Donc, l'auteure nous offre d'une part, une édifiante reconstitution des décors, costumes, us et coutumes de l'époque, mais aussi une explication du mode de penser, de considérer la vie, la mort, l'éternité, les enfants, l'héritage à laisser à la postérité. Nous savons si peu de chose sur cette partie du monde à cette période. C'est une fantastique découverte pour moi. La décadence romaine est encore plus frappante face à la réussite de nos souverains de Maurétanie, car eux vont construire et régner avec fermeté et justice sur une population aux origines, langues, croyances multiples : "nomades et sédentaires, éleveurs et cultivateurs, colons et indigènes, Numides et Maures..." Leur couple est aussi " bigarré" que ce pays :
" Un Berbère citoyen romain marié à une Égyptienne d'origine grecque ! ". Savoureux mélange !
Enfin, ce roman est également l'histoire d'une femme qui resta toute sa vie une toute petite fille traumatisée par les évènements qui ont précédé et suivi immédiatement la mort de ses parents. Une adulte toujours enfant qui prendra pour un bon présage le phare qui l'accueille au port de Césarée, copie modeste de celui plus majestueux d'Alexandrie, la bien aimée.

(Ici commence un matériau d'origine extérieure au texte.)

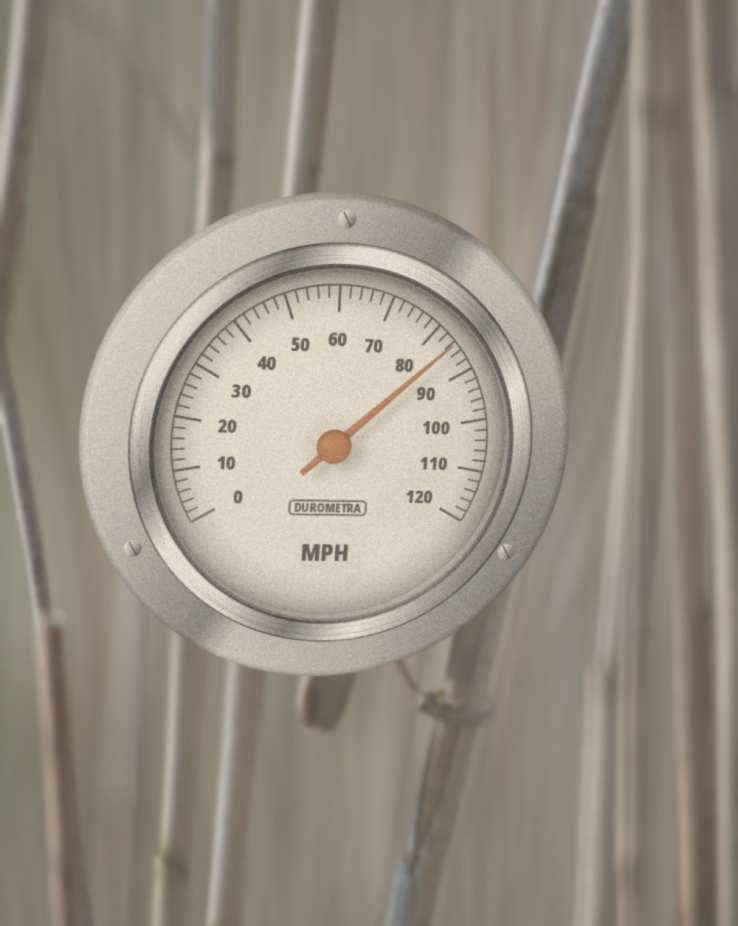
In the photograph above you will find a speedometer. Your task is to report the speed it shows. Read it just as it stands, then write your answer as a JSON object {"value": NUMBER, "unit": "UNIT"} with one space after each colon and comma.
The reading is {"value": 84, "unit": "mph"}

Ce mariage qui peu à peu fut d'amour et de passion partagés, à l'origine contrat politique, fait naître aussi en Séléné l'espoir d'une vengeance menée contre Rome si ce n'est par elle, par sa descendance, telle une Didon imaginant déjà Hannibal écraser l'Empire.
Un roman historique exceptionnel que j'ai dégusté et suivi sans aucune difficulté et avec infiniment de plaisir même si je n'avais pas lu les opus précédents. Surtout lisez bien les notes finales, elles sont passionnantes.